Berlin - Auf der Tagung der Ärztekammer haben die Mediziner die Einführung einer allgemeinen Impfpflicht gefordert. Sie soll für alle Menschen ab 16 Jahren gelten. Das wurde am späten Mittwochabend beschlossen. Impfstoffe seien „ein valides Mittel, die Pandemie zu beherrschen“, hieß es. Der Präsident der Ärztekammer, Erik Bodendieck, warnte: „Der Worst Case der Pandemie ist eingetreten. Ärzte und medizinisches Personal tragen die Hauptlast. Es fehlt Personal, einige verlassen den Beruf ganz.“ Am Mittwoch wurden in Sachsen 412 Neuinfektionen mit Corona registriert. 17 Schulen wurden bereits geschlossen, dazu ein unbekannte Zahl an Kitas.

In einem aktuellen Positionspapier der Leopoldina wird ebenfalls eine „Impfpflichten für Multiplikatoren“ gefordert. Dazu gehören etwa Pflegepersonal, Lehrer und weitere Berufsgruppen, die viel Kontakt zu anderen Menschen haben. Diese Arbeitnehmer sollten nach Ansicht der Leopoldina verpflichtend geimpft werden. Das Corona-Virus werde nicht einfach wieder verschwinden. Vielmehr werde sich das Virus laut Leopoldina-Experten „langfristig als endemisches Virus etablieren, das heißt dauerhaft in Teilen der Bevölkerung zirkulieren“werde. Menschen würden sich demnach auch nach dem Abklingen der Pandemie infizieren.

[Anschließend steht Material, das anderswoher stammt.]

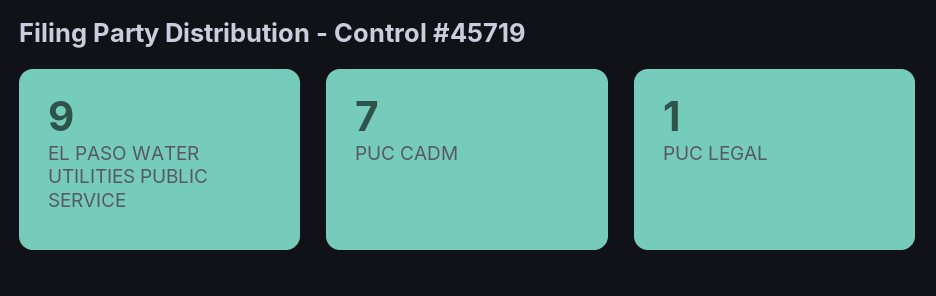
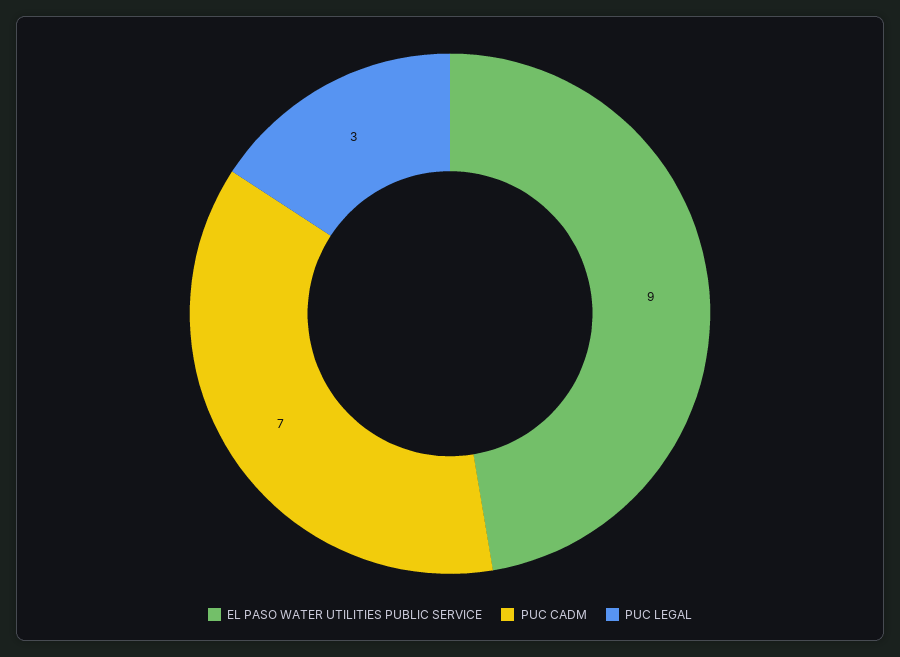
PUC LEGAL: 1 -> 3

Ethikrat: Eine undifferenzierte und allgemeine Impfpflicht ist auszuschließen

Der Deutsche Ethikrat teilte am Donnerstag mit, er habe in seinem gemeinsam mit der Ständigen Impfkommission und der Nationalen Akademie der Wissenschaften Leopoldina veröffentlichten Positionspapier vom November 2020 ausgeführt: „Eine undifferenzierte, allgemeine Impfpflicht ist (...) auszuschließen. Wenn überhaupt, ließe sich eine Impfpflicht nur durch schwerwiegende Gründe und für eine präzise definierte Personengruppe rechtfertigen. Dies beträfe insbesondere Mitarbeiter*innen, die als potenzielle Multiplikatoren in ständigem Kontakt mit Angehörigen einer Hochrisikogruppe sind, wenn nur durch eine Impfung schwere Schäden von dieser Personengruppe abgewendet werden könnten.“

Angesichts der gegenwärtigen pandemischen Situation empfiehlt der Ethikrat nun ohne Gegenstimme und mit drei Enthaltungen eine „ernsthafte und rasche Prüfung einer berufsbezogenen Impfpflicht“ in Bereichen, in denen besonders vulnerable Menschen versorgt werden. „Beschäftigte, die schwer oder chronisch kranke sowie hochbetagte Menschen beruflich versorgen, wie ärztliches und pflegendes Personal, aber auch Mitarbeitende des Sozialdienstes, der Alltagsbegleitung oder der Hauswirtschaft, tragen eine besondere Verantwortung dafür, die ihnen Anvertrauten nicht zu schädigen“, heißt es in der Mitteilung. Gleiches gelte für Institutionen und Einrichtungen, die dafür verantwortlich sind, die dort versorgten Menschen keinen vermeidbaren gesundheitlichen Gefahren auszusetzen.

Weiter heißt es: „Der Deutsche Ethikrat empfiehlt der Bundesregierung, unverzüglich eine hinreichend differenzierte gesetzliche Regelung für eine berufsbezogene Impfpflicht zu prüfen und gegebenenfalls eine praktikable und effektive Umsetzung vorzubereiten“. Die vielfach diskutierte Sorgen um mögliche negative Konsequenzen wie etwa Berufsausstiege in den betroffenen Berufsgruppen müssten dabei berücksichtigt werden. Sie sollen „aber im Rahmen der Schutzpflichten gegenüber Menschen aus Hochrisikogruppen bewertet“ werden.

Der Deutsche Ethikrat betonte, dass eine auf Freiwilligkeit, Information, Überzeugungsarbeit und Vertrauensbildung beruhende Impfstrategie unverändert wichtig bleibe. Anstrengungen, möglichst alle Menschen von der Notwendigkeit der Impfung zu überzeugen, sollten verstärkt werden. Ergänzt werden müsse die Impfstrategie von einer weiter ausgebauten Teststrategie.